PRESENTATION — Samuel W. Black, director of African American Programs at the Senator John Heinz History Center in Pittsburgh, was at the Weirton Area Museum and Cultural Center Saturday to discuss the history of jazz music in Pittsburgh. — Craig Howell
WEIRTON — People may not always think of Pittsburgh when they think of jazz, but hundreds of professional jazz musicians have called the Steel City home during the last century.
Visitors to the Weirton Area Museum and Cultural Center were able to learn Saturday about some of the history of jazz music in Pittsburgh, and its contributions to the nation’s culture.
Samuel W. Black, director of African American Programs at the Senator John Heinz History Center, was on hand to discuss some of his own research into the early Pittsburgh jazz scene.
“When you think of jazz, you don’t necessarily think of Pittsburgh,” Black said.
Through his research, Black has found information on close to 500 jazz musicians who have lived in Pittsburgh, ranging from the 1920s and 1930s to modern day.
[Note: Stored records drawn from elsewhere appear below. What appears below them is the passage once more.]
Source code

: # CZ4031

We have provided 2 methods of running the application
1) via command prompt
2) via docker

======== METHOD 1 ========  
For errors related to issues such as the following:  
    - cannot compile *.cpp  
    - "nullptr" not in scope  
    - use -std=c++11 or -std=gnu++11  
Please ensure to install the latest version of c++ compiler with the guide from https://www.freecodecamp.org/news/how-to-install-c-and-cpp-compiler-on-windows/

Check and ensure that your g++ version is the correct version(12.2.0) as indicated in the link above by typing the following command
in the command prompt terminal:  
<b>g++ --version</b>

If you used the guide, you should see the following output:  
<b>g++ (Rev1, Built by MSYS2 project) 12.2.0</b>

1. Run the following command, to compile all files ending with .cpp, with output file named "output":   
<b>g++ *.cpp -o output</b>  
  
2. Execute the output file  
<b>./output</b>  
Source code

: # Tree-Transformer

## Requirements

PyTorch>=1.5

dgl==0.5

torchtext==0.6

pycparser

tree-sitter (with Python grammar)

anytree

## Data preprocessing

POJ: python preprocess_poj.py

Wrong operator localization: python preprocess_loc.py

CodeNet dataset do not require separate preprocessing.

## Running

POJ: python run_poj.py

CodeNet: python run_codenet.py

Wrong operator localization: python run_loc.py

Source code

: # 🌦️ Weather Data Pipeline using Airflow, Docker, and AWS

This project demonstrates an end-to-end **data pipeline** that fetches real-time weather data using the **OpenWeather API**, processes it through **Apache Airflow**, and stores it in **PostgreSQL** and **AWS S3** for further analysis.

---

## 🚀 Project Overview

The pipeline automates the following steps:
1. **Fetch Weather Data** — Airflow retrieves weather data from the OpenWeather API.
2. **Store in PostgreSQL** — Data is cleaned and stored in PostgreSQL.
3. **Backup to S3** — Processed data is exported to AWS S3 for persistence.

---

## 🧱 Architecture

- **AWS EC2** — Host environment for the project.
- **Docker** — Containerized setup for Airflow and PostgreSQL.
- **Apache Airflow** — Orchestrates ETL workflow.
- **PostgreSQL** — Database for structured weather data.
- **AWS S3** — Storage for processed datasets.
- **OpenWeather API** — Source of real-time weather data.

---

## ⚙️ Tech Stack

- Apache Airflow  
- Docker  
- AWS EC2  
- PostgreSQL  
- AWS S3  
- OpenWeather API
This included individuals such as Earl “Fatha” Hines, Mary Lou Williams, Paul Chambers, Billy Eckstine, Grover Mitchell, Roy Eldridge, “Duke” Spaulding and Marva Josie.
Black explained that jazz music has a variety of nuances, depending on where the musician lived and the influences around them. Pittsburgh’s jazz scene has more of a “sophisticated” feel to it, Black said.
“A lot of them studied classical music,” Black explained, noting many musicians started out by learning the piano.
Early lessons often came from home, with parents and other older relatives teaching the children, with some also learning in church.
“It was not so much what we would call formal musical education,” he explained.
In fact, Black said, jazz music, which developed while segregation was still in effect, wasn’t always looked upon as acceptable in the public school system. Those schools which did adopt programs usually did so after students lobbied for it.
That also has led to much of the history of jazz music, in general, being divided or even lost. Mary Lou Williams, he noted, created a Pittsburgh jazz family tree, which now is located at Rutgers University. Earl “Fatha” Hines’ collection is in Oakland, Calif., where Hines died, while Erroll Garner’s collection is at the University of Pittsburgh.
“They weren’t keen on collecting or preserving the material,” he said.